Monday, January 16, 2012

Momofuku- KO (Adam Platt's review)


The murmuring, deferential patrons who manage to find a spot at the modest, twelve-seat bar are chosen at random, by a computerized system that seems designed not to entice people to dine at Momofuku Ko but to drive them away. These seats can be booked only a week in advance, and only by logging on to the Momofuku Website. The computer begins taking reservations each morning at ten o’clock, and thanks to the legions of devoted and increasingly frantic Chang groupies (the 30-year-old chef was just nominated for his third James Beard award, and has been the subject of many glowing profiles in many glossy magazines), they’re gone not in minutes but in seconds. Under these trying conditions, getting in the door once, let alone the three times most critics prefer, could take months or even years.
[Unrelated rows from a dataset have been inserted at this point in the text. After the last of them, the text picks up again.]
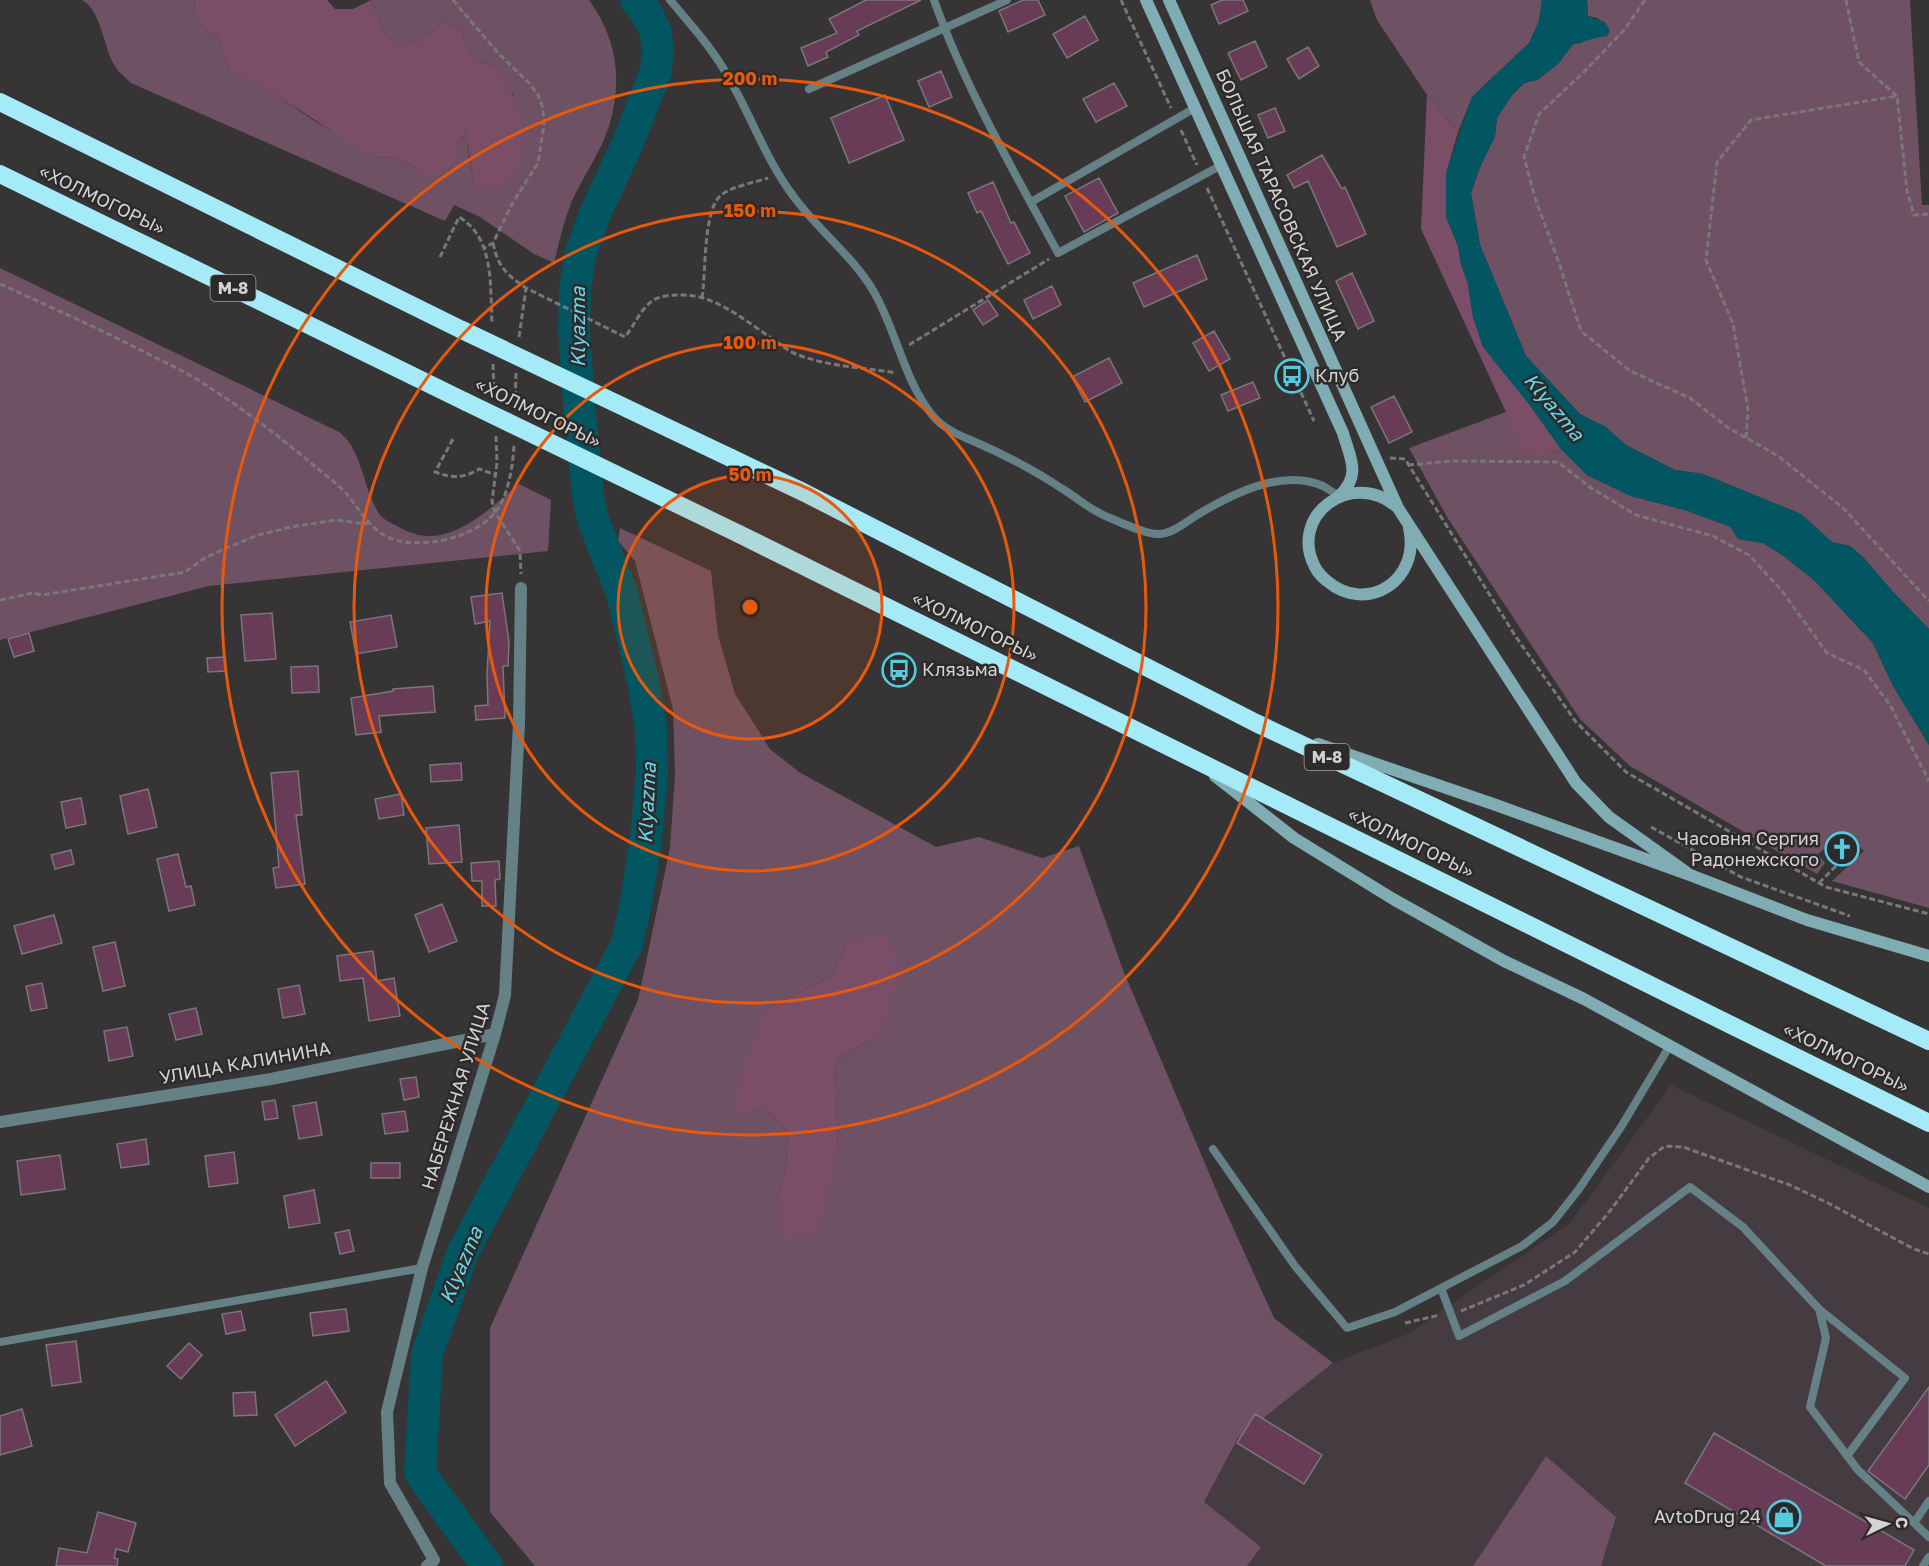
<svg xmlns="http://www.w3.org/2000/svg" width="1929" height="1566" font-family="'Golos Text',sans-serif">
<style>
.built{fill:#453c41}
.green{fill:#6e5162;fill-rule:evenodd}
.forest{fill:#7b4e68}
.water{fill:#015661}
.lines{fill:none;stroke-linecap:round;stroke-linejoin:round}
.river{stroke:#015661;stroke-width:32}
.building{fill:#683c56;stroke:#7b7779;stroke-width:1.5}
.path{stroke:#7a7778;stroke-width:3;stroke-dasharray:6 3;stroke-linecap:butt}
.lane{stroke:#668186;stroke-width:8}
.street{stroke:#668186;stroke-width:12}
.secondary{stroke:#80acb4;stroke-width:12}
.highway{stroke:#a5ebf7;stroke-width:18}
.highway-bridge{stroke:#a5ebf7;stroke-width:18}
.ring{fill:none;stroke:#e8590c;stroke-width:3}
.labels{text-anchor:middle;stroke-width:5;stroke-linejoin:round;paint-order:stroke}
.shield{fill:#2d2a2b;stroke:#a2a0a1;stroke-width:1.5}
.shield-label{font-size:16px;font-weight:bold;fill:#d4d2d3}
.street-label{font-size:18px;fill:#d4d2d3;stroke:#2d2a2b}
.poi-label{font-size:18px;fill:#d4d2d3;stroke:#2d2a2b;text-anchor:start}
.water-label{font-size:20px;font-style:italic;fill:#6cd6e8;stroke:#2d2a2b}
.centre{fill:#e8590c;stroke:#2d2a2b;stroke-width:3}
.ring-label{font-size:18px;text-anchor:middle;font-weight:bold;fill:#e8590c;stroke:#2d2a2b;stroke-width:5;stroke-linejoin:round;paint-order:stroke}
</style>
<rect width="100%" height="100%" fill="#373435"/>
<!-- built -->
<path class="built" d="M1671 1085 1929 1208V1566H1601L1616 1517 1546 1456 1473 1566H1247L1261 1547 1204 1502 1238 1438 1333 1363 1408 1334 1570 1223Z"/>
<!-- green -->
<path class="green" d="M82 0H195L194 9 201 27 217 36 231 73 249 77 313 120 377 157 395 158 411 164 425 178 456 146 467 131 468 149 474 184 514 96 503 81 496 65 477 62 466 47 461 30 445 22 415 43 396 47 385 33 371 0H589C617 38 623 81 609 126 601 152 583 176 572 201 564 221 559 242 554 263L534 254 480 217 454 205 445 221 131 83C126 78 119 73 115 66 103 48 102 11 82 0Z
M1370 0H1542L1539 21 1529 43 1472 97 1458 132 1427 95 1377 20Z
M1587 0H1910L1922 205H1929V629L1893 592 1863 557 1850 546 1832 542 1801 514 1703 474 1675 470 1626 445 1605 427 1580 414 1526 356 1480 245 1471 193 1480 167 1495 136 1497 118 1512 95 1524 83 1537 80 1558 64 1573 44 1581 43 1591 37 1607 36 1609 31 1598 18 1588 16Z
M0 268 341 433C344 437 350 442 352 447 364 468 366 494 380 515 384 520 393 524 399 527 444 555 487 511 519 484L551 500 548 551 209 586 0 640Z
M1506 412 1512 425 1554 453 1561 449 1587 475 1631 496 1688 511 1731 527 1738 539 1763 543 1785 557 1816 582 1873 643 1893 686 1929 745V908L1832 881 1864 851 1845 832 1818 854 1825 863 1817 874 1630 766 1580 719 1447 517 1409 448Z
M620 528 711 571 718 635 735 694 770 749 799 772 936 847 979 837 1042 858 1079 846 1123 970 1220 1199 1274 1318 1333 1363 1238 1438 1204 1502 1261 1547 1247 1566H535L490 1512V1328L638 1000 670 848 675 775 673 709 635 561 618 541ZM848 942 881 1033 835 1061 838 1153 777 1202 786 1168 788 1132 763 1106 737 1116 765 1010 831 976Z
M1546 1456 1616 1517 1601 1566H1473Z"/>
<!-- forest -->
<path class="forest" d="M195 0H327L335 9H353L371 0 385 33 396 47 415 43 445 22 461 30 466 47 477 62 496 65C501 76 509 86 514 98 519 108 521 118 522 129 525 163 520 174 492 191L474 185 466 132 456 146V163L441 173 425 178 411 164 395 158 377 157 360 152 329 129 249 78 231 73 217 36 201 27 194 9Z
M1427 95 1458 132 1446 173V217L1458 246 1461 264 1468 284 1473 317 1483 347 1529 404 1561 449C1547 457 1536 455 1522 452L1512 425 1421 229Z
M883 934 902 968 881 1033 835 1061 838 1153 817 1234 783 1239 777 1202 786 1168 788 1132 763 1106 737 1117 738 1080 765 1010 831 976 848 942Z"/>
<!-- water -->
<path class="water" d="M1542 0H1587L1588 16 1605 22 1610 31 1607 36C1593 37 1586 42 1573 44L1558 64 1537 80 1524 83 1512 95 1497 118 1495 136 1480 167 1471 193 1480 245 1526 356 1580 414 1606 427 1626 445 1675 470 1703 474 1801 514 1832 542 1850 546 1863 557 1893 592 1929 629V744L1893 686 1873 643 1816 582 1785 557 1763 543 1738 539 1731 527 1688 511 1631 496 1587 475 1561 449 1529 404 1483 347 1473 317 1468 284 1461 264 1458 246 1446 217V173L1472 97 1529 43 1539 21Z"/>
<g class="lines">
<!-- river -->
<path class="river" d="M487 1566 420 1473 427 1354 463 1252 627 944 636 903 646 839 652 772 651 728 643 681 622 593 593 520 588 495 579 404 574 330 575 291 580 256 594 216 630 138 656 70 658 49 655 30 646 12 636 0"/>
</g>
<!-- building -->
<path class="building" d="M866 0H921L857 31 859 35 826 52 828 57 808 66 801 48 837 33 829 19Z
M1023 0H1038L1045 15 1008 32 999 11Z
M1222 0H1243L1248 11 1219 24 1211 5Z
M1085 16 1098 40 1067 58 1053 34Z
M1255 41 1267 67 1241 80 1228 53Z
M1308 47 1319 66 1299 79 1287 59Z
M941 71 952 97 929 107 918 81Z
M1114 83 1127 106 1096 122 1083 99Z
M885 95 904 140 849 163 831 118Z
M1275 108 1285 131 1268 138 1258 115Z
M1322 155 1342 189 1345 187 1366 234 1337 247 1308 181 1294 188 1287 175Z
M1099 178 1118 213 1084 232 1065 196Z
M993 182 1011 223 1014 222 1030 253 1008 264 981 211 977 213 968 193Z
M1197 255 1207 279 1144 307 1133 283Z
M1352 273 1374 321 1358 329 1336 281Z
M1052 286 1061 305 1033 319 1024 300Z
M988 300 998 315 983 325 973 310Z
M1214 331 1230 359 1209 371 1193 343Z
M1109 358 1122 383 1085 402 1072 377Z
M1253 382 1260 398 1228 411 1221 395Z
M1394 396 1412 432 1389 443 1371 407Z
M502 593 509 642 508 666H503L505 718 476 720 475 706 488 705 487 675 490 621 475 624 471 597Z
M272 613 276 659 245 661 241 615Z
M391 615 397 647 356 654 350 622Z
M29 633 34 651 14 657 8 639Z
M225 657 226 671 208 672 207 658Z
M318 666 319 692 292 693 291 667Z
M433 686 435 712 379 716 381 732 356 735 351 698 393 691V689Z
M461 763 462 780 431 782 430 765Z
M298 771 302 815H296L305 884 276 888 273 868 279 867 271 773Z
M148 789 157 827 128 834 120 796Z
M401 794 404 815 379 819 375 799Z
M81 798 86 824 66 828 61 802Z
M459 825 462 862 429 864 426 828Z
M71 850 74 864 55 869 51 855Z
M178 854 186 887 191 886 195 905 169 911 157 859Z
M499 861 500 879 495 880 496 906H482V881H472L471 863Z
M442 904 457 941 429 952 415 915Z
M54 915 62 943 22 954 14 926Z
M115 942 125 986 103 991 93 947Z
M373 951 377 981 394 978 400 1016 369 1021 363 978 340 981 337 956Z
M42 983 47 1008 31 1011 26 986Z
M299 985 305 1014 283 1018 278 989Z
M196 1008 202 1034 176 1040 169 1014Z
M127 1027 133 1056 109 1061 104 1031Z
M416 1077 419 1097 404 1100 400 1079Z
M275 1100 278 1118 265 1120 262 1102Z
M316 1102 322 1135 299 1139 293 1106Z
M405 1111 408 1131 385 1134 382 1114Z
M146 1139 149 1164 121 1168 117 1144Z
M234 1152 238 1183 209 1187 205 1156Z
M60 1155 65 1189 21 1195 17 1161Z
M371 1163H400V1178H371Z
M314 1190 320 1223 289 1228 284 1196Z
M349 1230 354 1251 340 1254 335 1233Z
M346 1309 349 1331 313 1336 310 1313Z
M241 1311 245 1330 226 1334 222 1314Z
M76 1341 81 1382 52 1386 46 1345Z
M189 1343 202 1355 181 1379 167 1366Z
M326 1381 346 1412 295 1446 275 1415Z
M1929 1387V1465L1905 1499 1868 1471Z
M255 1392 257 1415 234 1416 233 1393Z
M22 1409 32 1446 0 1455V1416Z
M1255 1414 1322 1455 1304 1484 1237 1443Z
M1714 1433 1914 1550 1905 1566H1826L1685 1483Z
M98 1512 136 1523 128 1552 116 1549 114 1558 118 1559 117 1566H56L59 1548 87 1553Z"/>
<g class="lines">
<!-- path -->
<path class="path" d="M453 0 498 53 530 84 538 95 543 108 544 125 538 163 512 204 493 243 484 248
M1121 0 1171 108
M1645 0 1625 29 1584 72 1539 114 1524 157 1535 198 1559 263 1581 331 1630 371 1690 398 1727 427 1778 456 1843 508 1929 601
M1846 0 1859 62 1897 96 1907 191 1914 215 1929 214
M1181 130 1197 165
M1207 188 1314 421
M493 243C498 267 506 274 526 288L625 337C634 326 640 310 652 301 659 296 670 295 679 295 714 293 745 321 773 339 780 344 788 351 796 354 828 367 863 367 896 373
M440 257 459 217C495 238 490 288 492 324
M0 284C51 307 102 330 152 356 170 365 188 373 204 384 244 409 281 438 317 468 325 475 334 481 342 489 360 507 369 533 396 540 428 549 481 536 499 507 509 491 513 464 514 445
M702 298C706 274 703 212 720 196 731 186 754 183 768 178
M519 337 526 288
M909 345 1049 259
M493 364 494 396
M515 406 516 373
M496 436 497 463 492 501 495 512 520 551 521 574
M1746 438 1748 409 1733 324 1706 260 1717 162 1751 120 1897 96
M453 439 435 472C452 478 463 479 479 469L496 475
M1390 458 1405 459 1516 637 1576 722 1626 772 1826 887 1929 914
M1408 465 1452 461 1558 462 1591 488 1636 515 1713 536 1749 555 1782 591 1827 653 1864 670 1890 705 1929 781
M0 600 33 593 42 595 185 572 205 558 224 549 258 535 291 527 336 520 368 524
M1651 827 1741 877 1850 916
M1819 883 1840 862
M1461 1311 1524 1285 1575 1252 1610 1211 1649 1158 1665 1146 1683 1147 1790 1185 1828 1203 1914 1249 1929 1254
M1405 1323 1440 1315"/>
<!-- lane -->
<path class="lane" d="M670 0C692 26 714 50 730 80 752 118 767 162 794 197 818 230 853 256 874 292 896 330 905 383 933 416 942 427 960 436 973 441 1003 454 1034 470 1061 488 1078 498 1091 511 1110 518 1122 523 1147 535 1159 534 1172 534 1186 522 1197 515 1232 494 1282 468 1323 486 1328 489 1334 493 1339 496
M934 0C965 88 1014 171 1058 253L1220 166
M809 89 1007 0
M1031 202 1195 108
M1213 1149 1295 1266 1347 1328 1395 1312 1522 1246 1553 1222 1579 1189 1621 1127 1669 1047
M1441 1288 1459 1336 1565 1281 1690 1187 1743 1227 1819 1309 1826 1338 1810 1407 1858 1470 1929 1537
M1819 1309 1905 1378 1847 1456
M0 1342 422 1268
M1914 1523 1929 1501
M1923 1566 1929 1557"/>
<!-- street -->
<path class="street" d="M0 1122 271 1079 495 1034
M427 1566 434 1560 390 1483 387 1412 422 1268 495 1034 505 995 519 724 521 588"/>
<!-- secondary -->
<path class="secondary" d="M1146 0 1343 433C1350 458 1362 475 1339 496
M1169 0 1398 508 1576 783 1609 817 1690 875
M1397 507C1351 468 1288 516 1315 567 1318 573 1322 577 1327 581 1367 615 1421 580 1409 528
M1318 744 1496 805 1690 875 1807 920 1929 956
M1215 776 1294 838 1393 899 1504 961 1584 999 1929 1187"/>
<!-- highway -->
<path class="highway" d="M0 102 462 330
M0 174 466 402
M731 458 803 492 1256 723 1929 1041
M739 534 1929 1123"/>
<!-- highway-bridge -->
<path class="highway-bridge" d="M462 330 731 458
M466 402 739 534"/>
</g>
<!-- distance rings -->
<circle cx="750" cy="607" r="132" fill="#e8590c" fill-opacity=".12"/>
<g class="ring">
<circle cx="750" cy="607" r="132"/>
<circle cx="750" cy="607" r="264"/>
<circle cx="750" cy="607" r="396"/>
<circle cx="750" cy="607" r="528"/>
</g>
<!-- icons -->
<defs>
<g id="bus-ring" transform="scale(1.725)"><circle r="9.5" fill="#2d2a2b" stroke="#54cade" stroke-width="1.5"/><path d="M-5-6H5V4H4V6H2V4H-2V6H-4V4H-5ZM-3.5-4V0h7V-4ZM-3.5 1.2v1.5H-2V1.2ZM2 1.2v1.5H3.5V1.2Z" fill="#54cade"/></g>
<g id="church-ring" transform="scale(1.725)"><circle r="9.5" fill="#2d2a2b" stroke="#54cade" stroke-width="1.5"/><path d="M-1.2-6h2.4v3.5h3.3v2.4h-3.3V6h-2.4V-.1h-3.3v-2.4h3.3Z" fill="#54cade"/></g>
<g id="shop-ring" transform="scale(1.725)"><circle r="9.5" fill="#2d2a2b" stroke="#54cade" stroke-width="1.5"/><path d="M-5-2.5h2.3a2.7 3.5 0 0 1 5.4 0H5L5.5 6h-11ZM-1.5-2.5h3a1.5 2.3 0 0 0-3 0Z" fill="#54cade"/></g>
</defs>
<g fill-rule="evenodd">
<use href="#bus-ring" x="1292" y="376"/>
<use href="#bus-ring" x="899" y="670"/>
<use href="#church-ring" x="1842" y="849"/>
<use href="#shop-ring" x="1784" y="1517"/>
</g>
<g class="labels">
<!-- shield labels -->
<g class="shield">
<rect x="210.5" y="275" width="45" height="26" rx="4.5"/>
<rect x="1304.5" y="744" width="45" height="26" rx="4.5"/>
</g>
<g class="shield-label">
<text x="233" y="294">М-8</text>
<text x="1327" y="763">М-8</text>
</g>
<!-- street labels -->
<g class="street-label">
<text transform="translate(102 200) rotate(26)" y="6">«ХОЛМОГОРЫ»</text>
<text transform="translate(1281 205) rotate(66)" y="6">БОЛЬШАЯ ТАРАСОВСКАЯ УЛИЦА</text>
<text transform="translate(538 413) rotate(26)" y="6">«ХОЛМОГОРЫ»</text>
<text transform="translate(975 627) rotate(26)" y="6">«ХОЛМОГОРЫ»</text>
<text transform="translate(1411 843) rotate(26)" y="6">«ХОЛМОГОРЫ»</text>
<text transform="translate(1846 1058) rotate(26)" y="6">«ХОЛМОГОРЫ»</text>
<text transform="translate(245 1063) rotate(-10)" y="6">УЛИЦА КАЛИНИНА</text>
<text transform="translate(456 1096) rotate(-73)" y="6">НАБЕРЕЖНАЯ УЛИЦА</text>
</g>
<!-- poi labels -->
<g class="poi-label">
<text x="1315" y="382">Клуб</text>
<text x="922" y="676">Клязьма</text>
<text x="1819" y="845" text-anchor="end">Часовня Сергия<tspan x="1819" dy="21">Радонежского</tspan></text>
<text x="1761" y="1523" text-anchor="end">AvtoDrug 24</text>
</g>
<!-- water labels -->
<g class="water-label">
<text transform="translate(578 327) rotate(-90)" y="7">Klyazma</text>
<text transform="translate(1554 407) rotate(50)" y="7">Klyazma</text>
<text transform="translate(647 803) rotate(-87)" y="7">Klyazma</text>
<text transform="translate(461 1265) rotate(-67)" y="7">Klyazma</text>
</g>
</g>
<circle cx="750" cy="607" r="9" class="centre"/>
<g class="ring-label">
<text x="750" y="85">200 m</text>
<text x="750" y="217">150 m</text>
<text x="750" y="349">100 m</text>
<text x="750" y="481">50 m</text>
</g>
<!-- north arrow -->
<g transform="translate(1887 1524) rotate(85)" stroke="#2d2a2b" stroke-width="4.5" paint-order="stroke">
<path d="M0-4.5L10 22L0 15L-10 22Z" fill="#d4d2d3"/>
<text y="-9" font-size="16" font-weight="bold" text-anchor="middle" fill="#d4d2d3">С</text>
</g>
</svg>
So how do you crack this fiendishly egalitarian, New Age reservation system? It helps to have the services of many diligent assistants willing to peck at their keyboards like gaming zombies for an entire week. Is it worth the aggravation? This depends, I suppose, on your point of view. One reason Chang is regarded as a revolutionary by a new generation of diners and cooks is his gleeful willingness to take the old-line, haute cuisine restaurant conceits and smash them to bits, while still cooking inventive, high-quality food. The name of this willfully anonymous anti-restaurant is barely visible on the door, and the façade is sheathed in what looks like high-tech chicken wire. Inside, there are no waiters, no decorations on the plain butcher-block walls, and no printed menu. Chang’s inspiration is the classic Japanese bar-dining model practiced, most notably in New York, by Masa Takayama at his uptown restaurant, Masa. But the price of a single omakase meal at Masa is $400. At Momofuku Ko, my leisurely, inventive, often wickedly delicious ten-course dinner cost $125.